17 Septembre, 2018, 00:30 | Auteur: Lynn Cook
  • Nouvelle passe d'armes entre Salvini et Asselborn sur la politique migratoire

La réplique du chef de la diplomatie luxembourgeoise, Jean Asselborn, a été cinglante.

Le ministre italien de l'Intérieur Matteo Salvini, chef de file de la Ligue (extrême droite), a comparé les migrants africains à des esclaves, jeudi 13 septembre, lors d'une conférence sur les migrations et la sécurité organisée par l'Autriche.

Immigration: le "merde alors!". J'ai entendu quelques collègues dire avant moi (NDLR: dont Jean Asselborn) qu'on a besoin d'immigration parce que la population européenne vieillit.

"J'ai une perspective complètement différente. Je pense être au gouvernement (.) pour aider nos jeunes à recommencer à faire des enfants (.) et non pour extirper le meilleur de la jeunesse africaine", avait dit à Vienne M. Salvini. Dans une vidéo que son entourage a diffusée sur Facebook, on voit Matteo Salvini prendre la parole à une réunion des ministres européens de l'Intérieur pour dénoncer l'idée selon laquelle l'Europe vieillissante a besoin d'immigrés.

Devant cette logorrhée, aux relents racistes, Jean Asselborn sent la moutarde lui monter au nez - on entend des "Allez", "dedieu ", "c'est abusé " -. Puis il s'emporte alors franchement: "Au Luxembourg, cher Monsieur, on avait des dizaines de milliers d'Italiens!" "Peut-être qu'au Luxembourg il y a ce besoin, mais nous en Italie, nous ressentons le besoin d'aider nos enfants à faire d'autres enfants et non pas d'avoir de nouveaux esclaves pour remplacer les enfants que nous ne faisons plus".

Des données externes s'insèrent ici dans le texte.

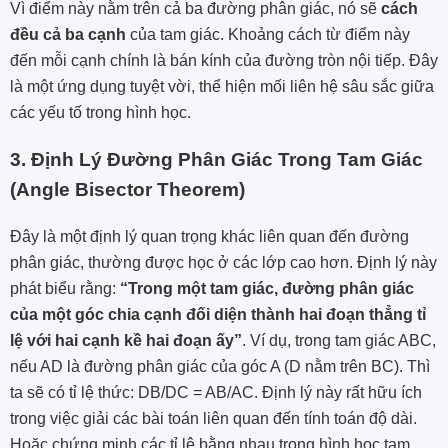
Vì điểm này nằm trên cả ba đường phân giác, nó sẽ
cách
đều cả ba cạnh
của tam giác. Khoảng cách từ điểm này
đến mỗi cạnh chính là bán kính của đường tròn nội tiếp. Đây
là một ứng dụng tuyệt vời, thể hiện mối liên hệ sâu sắc giữa
các yếu tố trong hình học.
3. Định Lý Đường Phân Giác Trong Tam Giác
(Angle Bisector Theorem)
Đây là một định lý quan trọng khác liên quan đến đường
phân giác, thường được học ở các lớp cao hơn. Định lý này
phát biểu rằng:
“Trong một tam giác, đường phân giác
của một góc chia cạnh đối diện thành hai đoạn thẳng tỉ
lệ với hai cạnh kề hai đoạn ấy”
. Ví dụ, trong tam giác ABC,
nếu AD là đường phân giác của góc A (D nằm trên BC). Thì
ta sẽ có tỉ lệ thức: DB/DC = AB/AC. Định lý này rất hữu ích
trong việc giải các bài toán liên quan đến tính toán độ dài.
Hoặc chứng minh các tỉ lệ bằng nhau trong hình học tam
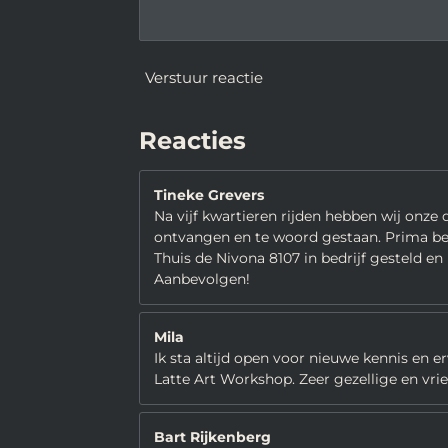
Verstuur reactie
Reacties
Tineke Grevers
Na vijf kwartieren rijden hebben wij onze
ontvangen en te woord gestaan. Prima bedr
Thuis de Nivona 8107 in bedrijf gesteld en
Aanbevolgen!
Mila
Ik sta altijd open voor nieuwe kennis en e
Latte Art Workshop. Zeer gezellige en vriend
Bart Rijkenberg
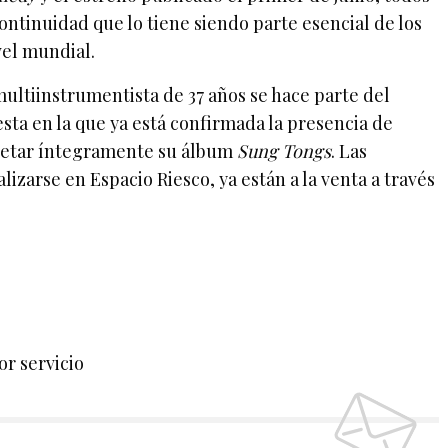
continuidad que lo tiene siendo parte esencial de los
vel mundial.
multiinstrumentista de 37 años se hace parte del
iesta en la que ya está confirmada la presencia de
pretar íntegramente su álbum
Sung Tongs
. Las
alizarse en Espacio Riesco, ya están a la venta a través
or servicio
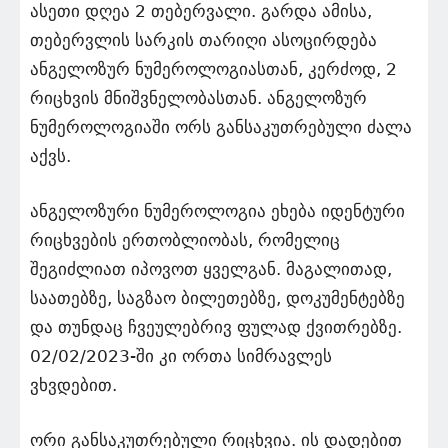
ასეთი დღეა 2 თებერვალი. გარდა ამისა,
თებერვლის სარკის თარიღი ასოცირდება
ანგელოზურ ნუმეროლოგიასთან, კერძოდ, 2
რიცხვის მნიშვნელობასთან. ანგელოზურ
ნუმეროლოგიაში ორს განსაკუთრებული ძალა
აქვს.
ანგელოზური ნუმეროლოგია ეხება იდენტური
რიცხვების ერთობლიობას, რომელიც
შეგიძლიათ იპოვოთ ყველგან. მაგალითად,
საათებზე, საგზაო ბილეთებზე, დოკუმენტებზე
და თუნდაც ჩვეულებრივ ფულად ქვითრებზე.
02/02/2023-ში კი ორთა სიმრავლეს
ვხვდებით.
ორი განსაკუთრებული რიცხვია. ის დადებით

Jean Asselborn faisait allusion à la période des "Trente glorieuses", années durant lesquelles les pays d'Europe du Nord, en plein boom économique, ont fait venir une main-d'œuvre étrangère de pays d'Europe du Sud et d'Afrique du Nord. "Quelqu'un de bien éduqué m'aurait laissé terminer mon intervention", remarque seulement Matteo Salvini, avant de repartir dans un argumentaire contre les passeurs de migrants.

Le ministre autrichien de l'Intérieur Herbert Kickl a appelé vendredi au volontarisme pour mettre en oeuvre le projet européen de "plateformes de débarquement" en Afrique des migrants secourus en Méditerranée, qui n'a pour l'heure fait l'objet d'aucune avancée concrète.

Entre le Luxembourg et l'Italie, la question des migrants suscite de très fortes tensions ce week-end.